Tilera Corporation is leading the pack with TILE-Gx 64 core, and in 2011, 100 core processors. These devices use a proprietary mesh network that is fully-connected such that each core can communicate directly with every core. The architecture, called tile architecture, has no centralized bus between cores. What is the difference between Tilera's tile architecture and a traditional mesh architecture developed by academics and Intel? Since the scheme is proprietary, it is difficult to determine. When asked about similarities between tile and mesh architectures, Tilera's marketing director responded "What makes Tilera stand apart from research that has been done at UT Austin and Intel is that we are in commercial production with two generations of chips." In other words, the Tilera product is first in mass production. One clue to the tile architecture's success involves the cache design. Each core includes a L1 and L2 cache. When a request misses in L2 cache, the core checks the L2 caches of all other cores. In this way, the tile network itself acts as an on-chip L3 cache.
Some software applications have small instruction working sets, that is, they utilize a small number of instructions. For such applications running on multi-core processors, it has been proposed that traditional L1 instruction caches are unnecessarily large. In this situation, multiple L1 caches, one for each core, are inefficient with respect to silicon space. To maximize the ratio of performance to silicone space, and to make room for additional cores, one paper proposes the use of tiny instruction caches to replace the L1 cache at each core.

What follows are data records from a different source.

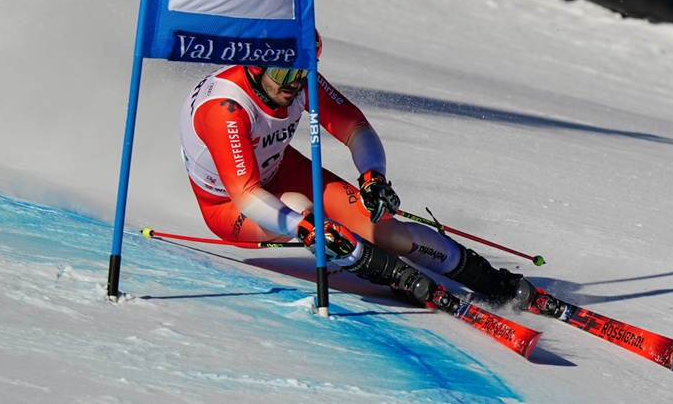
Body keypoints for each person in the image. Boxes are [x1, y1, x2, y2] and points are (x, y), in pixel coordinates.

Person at [178, 33, 561, 315]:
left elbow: (355, 129)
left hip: (280, 169)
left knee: (387, 228)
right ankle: (393, 276)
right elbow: (245, 193)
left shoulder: (295, 80)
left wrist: (372, 176)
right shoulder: (226, 109)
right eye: (284, 72)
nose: (294, 83)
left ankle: (493, 281)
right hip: (231, 205)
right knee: (302, 211)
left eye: (302, 72)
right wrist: (302, 227)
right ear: (257, 66)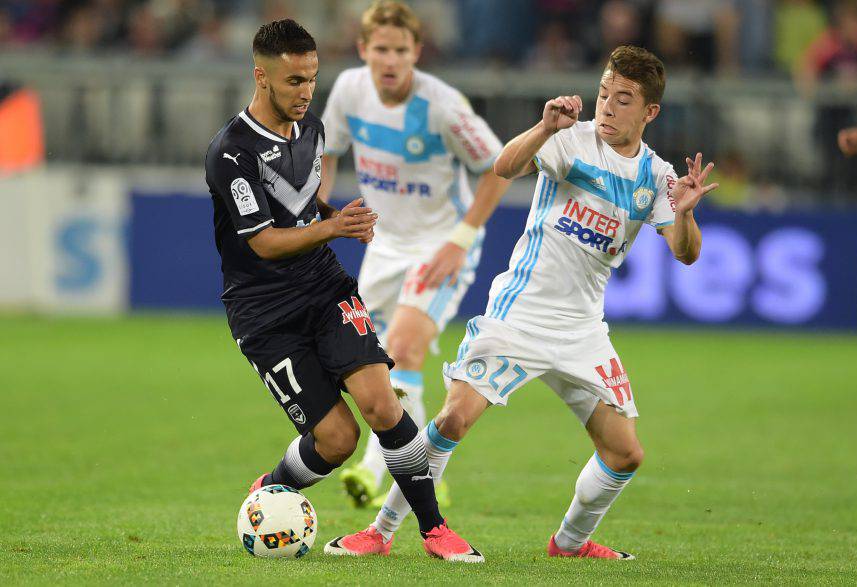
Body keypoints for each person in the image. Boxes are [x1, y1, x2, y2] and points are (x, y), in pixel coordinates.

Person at [328, 45, 718, 559]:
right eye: (603, 95)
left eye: (623, 100)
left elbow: (685, 253)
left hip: (583, 330)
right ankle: (379, 533)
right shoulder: (571, 143)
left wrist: (686, 213)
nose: (606, 108)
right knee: (452, 421)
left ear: (650, 113)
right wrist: (544, 128)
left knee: (625, 453)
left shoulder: (656, 177)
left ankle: (570, 543)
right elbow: (504, 165)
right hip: (520, 314)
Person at [204, 18, 481, 562]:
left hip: (324, 286)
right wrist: (332, 227)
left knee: (382, 402)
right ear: (260, 77)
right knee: (337, 440)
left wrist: (336, 215)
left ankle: (434, 530)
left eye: (311, 79)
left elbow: (303, 209)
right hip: (264, 314)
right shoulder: (231, 152)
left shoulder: (312, 130)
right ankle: (270, 491)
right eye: (293, 82)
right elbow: (261, 242)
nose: (306, 93)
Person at [318, 0, 511, 510]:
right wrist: (321, 212)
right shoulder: (349, 91)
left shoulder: (443, 105)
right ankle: (424, 472)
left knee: (402, 349)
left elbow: (498, 167)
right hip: (380, 247)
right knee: (375, 359)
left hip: (439, 247)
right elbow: (329, 151)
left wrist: (461, 239)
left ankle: (370, 468)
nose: (389, 60)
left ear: (416, 53)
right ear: (363, 50)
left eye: (400, 50)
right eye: (380, 49)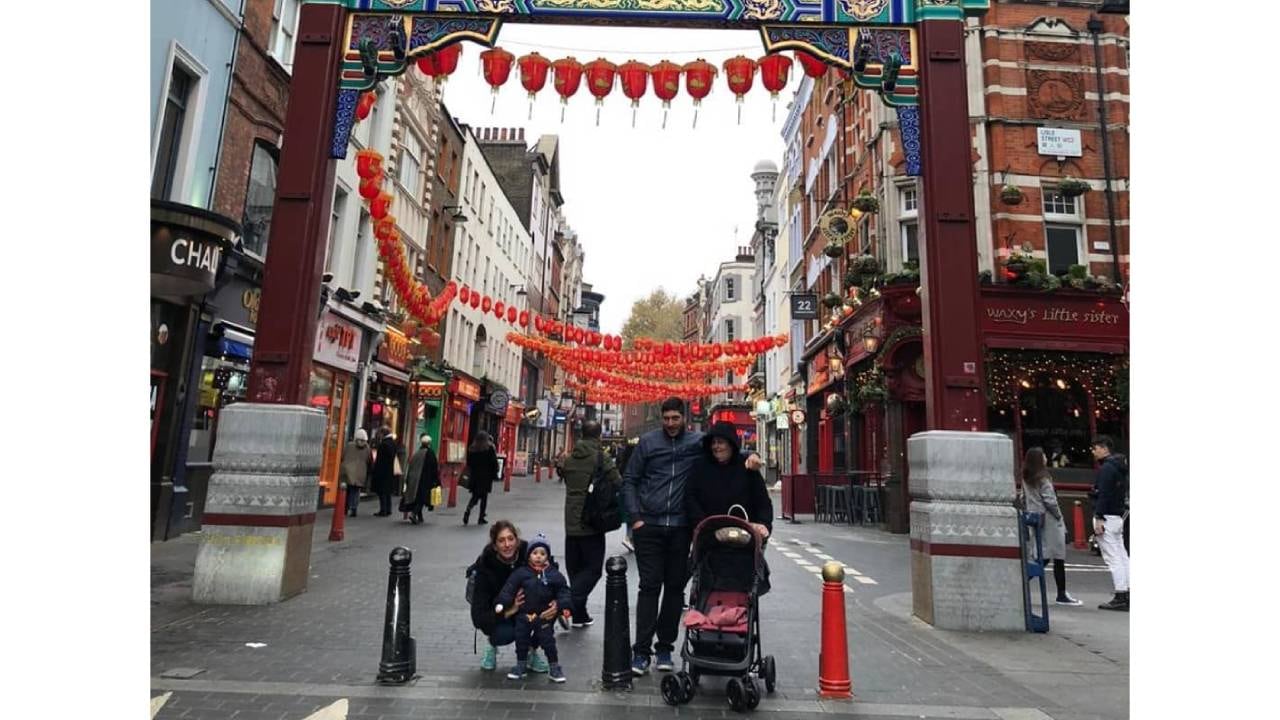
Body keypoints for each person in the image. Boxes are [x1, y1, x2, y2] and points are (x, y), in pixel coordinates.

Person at [622, 397, 761, 676]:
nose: (671, 423)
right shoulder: (648, 443)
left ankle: (664, 648)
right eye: (667, 418)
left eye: (676, 418)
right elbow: (630, 480)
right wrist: (635, 519)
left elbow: (723, 450)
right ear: (661, 418)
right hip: (649, 525)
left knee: (675, 588)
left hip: (681, 528)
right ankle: (640, 651)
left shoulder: (697, 442)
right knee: (649, 586)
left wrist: (749, 457)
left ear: (684, 417)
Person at [685, 421, 774, 594]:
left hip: (742, 535)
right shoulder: (700, 466)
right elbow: (690, 497)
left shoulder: (746, 466)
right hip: (710, 533)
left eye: (721, 442)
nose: (716, 447)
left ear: (731, 443)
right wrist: (701, 523)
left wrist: (764, 525)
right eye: (714, 442)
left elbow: (762, 501)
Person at [466, 521, 555, 675]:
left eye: (511, 539)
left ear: (517, 540)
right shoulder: (485, 568)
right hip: (503, 614)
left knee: (550, 615)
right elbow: (478, 618)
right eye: (501, 540)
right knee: (505, 634)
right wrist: (510, 610)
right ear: (495, 546)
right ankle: (492, 645)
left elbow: (553, 574)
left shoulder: (532, 553)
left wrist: (555, 602)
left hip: (531, 608)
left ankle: (531, 651)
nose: (507, 545)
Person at [559, 420, 623, 628]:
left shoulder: (569, 458)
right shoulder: (600, 457)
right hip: (592, 520)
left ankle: (579, 614)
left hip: (571, 520)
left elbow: (566, 478)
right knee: (593, 570)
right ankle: (567, 601)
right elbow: (617, 481)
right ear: (598, 436)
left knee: (576, 569)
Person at [493, 534, 572, 683]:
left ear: (547, 556)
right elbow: (509, 588)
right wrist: (502, 603)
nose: (538, 557)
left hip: (543, 616)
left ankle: (554, 667)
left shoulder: (553, 574)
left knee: (548, 642)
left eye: (542, 554)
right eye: (535, 553)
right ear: (529, 555)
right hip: (524, 615)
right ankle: (521, 665)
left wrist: (564, 606)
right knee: (521, 641)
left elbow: (563, 590)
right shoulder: (521, 573)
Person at [1021, 447, 1081, 606]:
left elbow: (1022, 498)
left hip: (1034, 518)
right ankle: (1060, 593)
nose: (1046, 458)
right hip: (1049, 520)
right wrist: (1059, 516)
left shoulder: (1027, 478)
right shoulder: (1044, 478)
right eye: (1043, 456)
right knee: (1056, 555)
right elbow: (1050, 501)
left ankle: (1022, 584)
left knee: (1044, 554)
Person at [1090, 436, 1129, 611]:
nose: (1094, 451)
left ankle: (1120, 594)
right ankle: (1128, 591)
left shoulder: (1106, 469)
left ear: (1105, 448)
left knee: (1113, 558)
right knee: (1121, 555)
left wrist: (1098, 516)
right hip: (1118, 516)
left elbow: (1103, 494)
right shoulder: (1120, 468)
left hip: (1106, 516)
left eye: (1096, 448)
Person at [402, 434, 441, 525]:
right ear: (429, 443)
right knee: (422, 498)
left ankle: (420, 517)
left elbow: (411, 466)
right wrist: (436, 480)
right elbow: (434, 468)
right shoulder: (430, 453)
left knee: (418, 497)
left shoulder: (417, 453)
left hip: (414, 479)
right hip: (424, 480)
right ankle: (414, 513)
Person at [463, 431, 499, 526]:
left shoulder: (472, 449)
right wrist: (495, 473)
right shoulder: (489, 448)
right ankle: (481, 517)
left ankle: (469, 508)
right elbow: (494, 462)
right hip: (486, 476)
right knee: (484, 497)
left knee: (475, 495)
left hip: (475, 476)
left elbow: (469, 463)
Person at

Additionally, this design includes a traditional L2 cache that is shared by all or some cores. It has been shown in simulation that the use of 64 byte to 256 byte micro caches can yield a substantial increase in the ratio of performance to silicone space in certain situations, up to a 25% increase. This study was limited to single-threaded applications.

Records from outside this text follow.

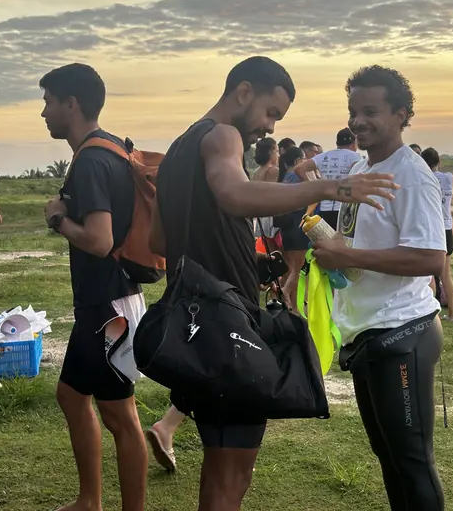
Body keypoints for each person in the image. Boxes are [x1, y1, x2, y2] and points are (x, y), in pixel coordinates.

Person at [150, 55, 398, 511]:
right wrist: (329, 189)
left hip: (191, 323)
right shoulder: (221, 135)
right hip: (227, 325)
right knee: (232, 474)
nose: (269, 127)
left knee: (220, 462)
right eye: (271, 113)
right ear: (244, 92)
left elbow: (156, 238)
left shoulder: (177, 150)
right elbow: (233, 194)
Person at [312, 65, 446, 511]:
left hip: (401, 331)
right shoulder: (358, 165)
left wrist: (348, 256)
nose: (358, 121)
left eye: (370, 111)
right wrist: (332, 247)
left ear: (401, 115)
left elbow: (430, 258)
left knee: (411, 459)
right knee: (386, 454)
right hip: (365, 330)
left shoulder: (411, 174)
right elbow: (362, 240)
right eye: (353, 111)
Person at [40, 63, 148, 511]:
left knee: (120, 416)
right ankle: (89, 500)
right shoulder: (111, 150)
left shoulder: (89, 159)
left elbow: (100, 241)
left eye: (48, 102)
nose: (43, 112)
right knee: (71, 396)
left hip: (110, 308)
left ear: (72, 104)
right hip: (107, 301)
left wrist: (58, 219)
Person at [294, 127, 365, 229]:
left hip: (325, 208)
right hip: (345, 209)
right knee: (344, 242)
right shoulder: (355, 157)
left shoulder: (324, 156)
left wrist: (314, 186)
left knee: (327, 240)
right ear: (354, 142)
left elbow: (299, 169)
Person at [422, 147, 453, 321]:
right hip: (447, 228)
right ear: (439, 162)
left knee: (429, 275)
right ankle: (452, 313)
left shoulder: (424, 179)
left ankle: (432, 314)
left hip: (433, 228)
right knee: (446, 275)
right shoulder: (448, 178)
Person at [276, 146, 311, 310]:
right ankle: (291, 302)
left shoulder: (283, 178)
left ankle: (288, 304)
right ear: (298, 161)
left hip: (286, 228)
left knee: (290, 268)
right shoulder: (299, 179)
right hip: (298, 226)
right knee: (298, 269)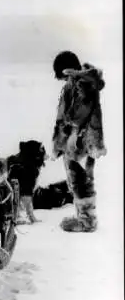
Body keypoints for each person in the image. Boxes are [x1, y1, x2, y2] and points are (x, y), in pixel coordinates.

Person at [51, 50, 107, 232]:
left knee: (80, 179)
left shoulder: (81, 83)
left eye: (60, 74)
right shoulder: (79, 82)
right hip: (80, 140)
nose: (59, 79)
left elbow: (81, 111)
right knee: (80, 179)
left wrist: (73, 134)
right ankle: (85, 217)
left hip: (80, 142)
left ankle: (87, 221)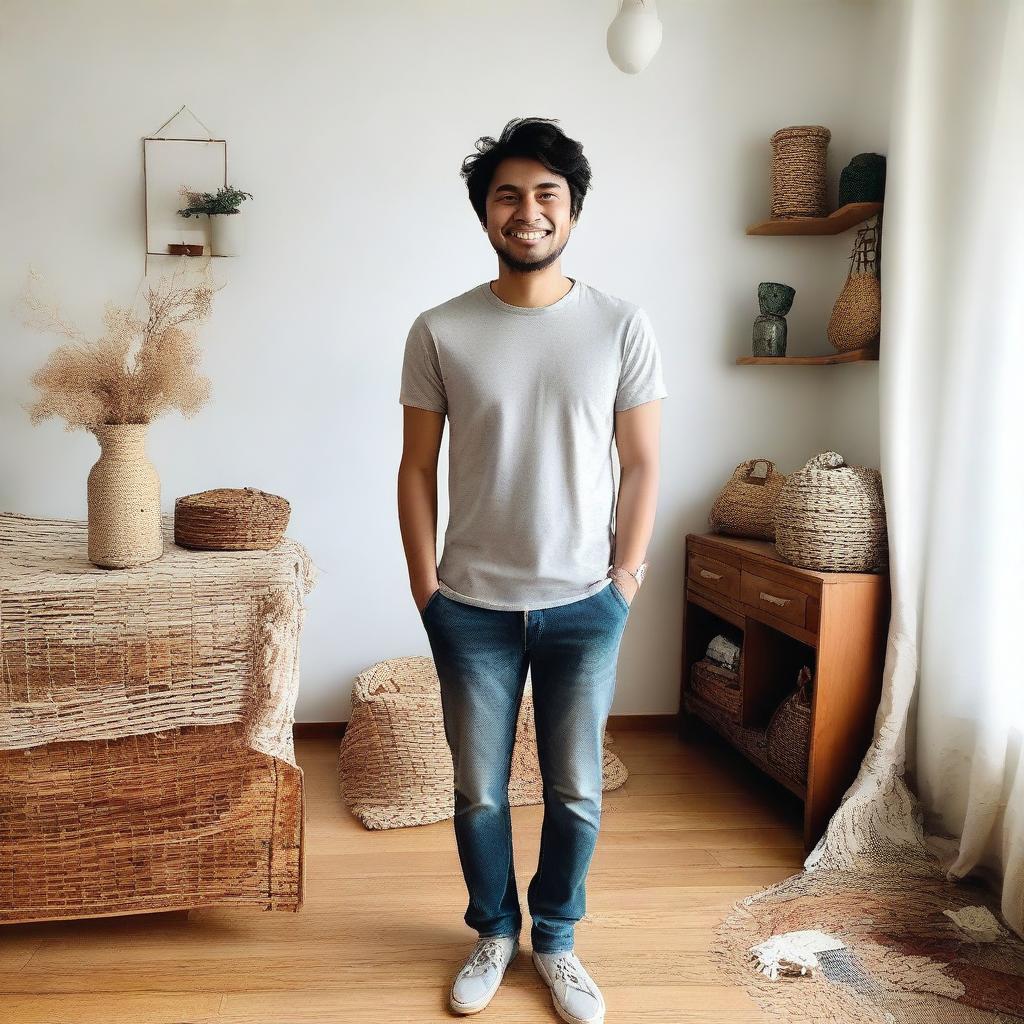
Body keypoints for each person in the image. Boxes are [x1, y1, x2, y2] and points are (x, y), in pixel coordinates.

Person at [397, 116, 667, 1024]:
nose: (528, 211)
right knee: (476, 790)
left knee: (577, 789)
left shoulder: (620, 325)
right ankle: (492, 929)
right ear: (485, 216)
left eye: (547, 193)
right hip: (468, 604)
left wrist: (626, 579)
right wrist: (424, 588)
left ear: (573, 211)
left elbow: (642, 464)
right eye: (508, 195)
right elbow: (416, 467)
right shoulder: (441, 330)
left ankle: (555, 936)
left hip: (586, 602)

Discussion of multi-core programming and design often assumes each core is identical. What if we need to create a compiler for a chip whose cores are not identical, that is, a compiler that produces one binary image for dissimilar cores? The PowerPC e200 series of cores is such an architecture. The Freescale PowerPC family allows a chip designer to implement or omit a variety of extensions to the PowerPC instruction set. The e200 series of cores further complicates compiler development because some cores require the omission of the base PowerPC instruction set. For example, the Freescale PowerPC 5510 is a dual core chip whose second core (e200z0) is a subset of the first core (e200z1). The master core (e200z1) executes either the base PowerPC instruction set or a new variable length encoding (VLE) instruction set. The VLE instructions mostly consist of a simplified implementation of the base PowerPC instructions, and some of the instructions use fewer numbers of bits. The result is that the binary image of a VLE application is smaller than its equivalent PowerPC base application. On the PowerPC 5510, the second core (e200z0) does not implement the base PowerPC instructions--only the VLE instructions are allowed. The advantage to this approach is that the secondary core uses less power and occupies less silicon real estate. Consequently, an application programmer can program a bootstrapping application in the primary core, configure the secondary core, and launch an application in the low-power secondary core. The primary core is then free to perform additional work or no work at all.

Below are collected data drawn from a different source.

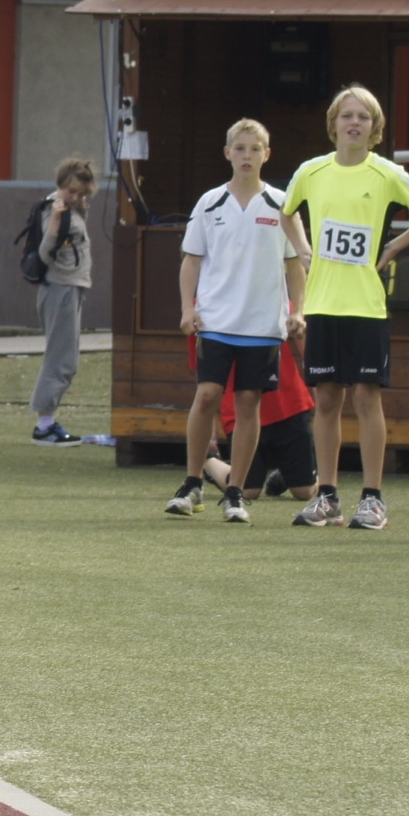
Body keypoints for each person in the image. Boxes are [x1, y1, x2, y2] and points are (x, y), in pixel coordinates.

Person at [281, 85, 409, 530]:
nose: (354, 123)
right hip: (322, 304)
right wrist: (301, 248)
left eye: (364, 117)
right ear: (334, 123)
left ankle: (372, 499)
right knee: (327, 398)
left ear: (374, 129)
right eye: (347, 115)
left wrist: (393, 246)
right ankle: (328, 496)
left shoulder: (386, 173)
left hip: (367, 307)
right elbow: (286, 211)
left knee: (366, 396)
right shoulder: (311, 172)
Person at [169, 119, 306, 523]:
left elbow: (296, 264)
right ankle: (192, 483)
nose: (247, 155)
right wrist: (187, 309)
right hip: (215, 321)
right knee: (208, 394)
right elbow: (191, 260)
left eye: (255, 148)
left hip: (262, 325)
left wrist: (298, 311)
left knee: (249, 403)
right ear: (227, 152)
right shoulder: (209, 202)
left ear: (268, 154)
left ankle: (235, 493)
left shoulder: (283, 204)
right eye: (240, 148)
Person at [23, 156, 95, 446]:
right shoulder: (54, 210)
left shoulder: (71, 208)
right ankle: (44, 425)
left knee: (66, 358)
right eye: (72, 191)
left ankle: (46, 421)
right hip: (60, 288)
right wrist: (54, 222)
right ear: (61, 186)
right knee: (61, 358)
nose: (76, 197)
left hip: (70, 287)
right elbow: (44, 252)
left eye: (81, 193)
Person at [200, 339, 319, 505]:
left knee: (304, 491)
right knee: (248, 491)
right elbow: (205, 376)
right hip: (238, 410)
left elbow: (302, 339)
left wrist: (318, 384)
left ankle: (287, 474)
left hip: (288, 403)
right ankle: (209, 462)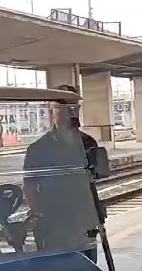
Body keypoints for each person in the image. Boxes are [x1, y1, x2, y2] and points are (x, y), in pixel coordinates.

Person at [22, 84, 99, 262]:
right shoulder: (39, 148)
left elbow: (94, 178)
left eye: (72, 106)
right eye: (61, 107)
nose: (68, 112)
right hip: (54, 222)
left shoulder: (88, 143)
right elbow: (29, 186)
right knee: (57, 268)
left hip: (83, 220)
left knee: (87, 266)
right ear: (52, 111)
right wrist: (41, 214)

We have examined a few architectural design techniques for multi-core chips. In each case, design strategies introduce both solutions and new challenges. Novel interconnects and cache designs permit a large number of cores, and heterogeneous cores allow processes to execute on the most appropriate core. However, for maximum performance, compiler authors and application programmers will need to understand the advantages and disadvantages of each chip design.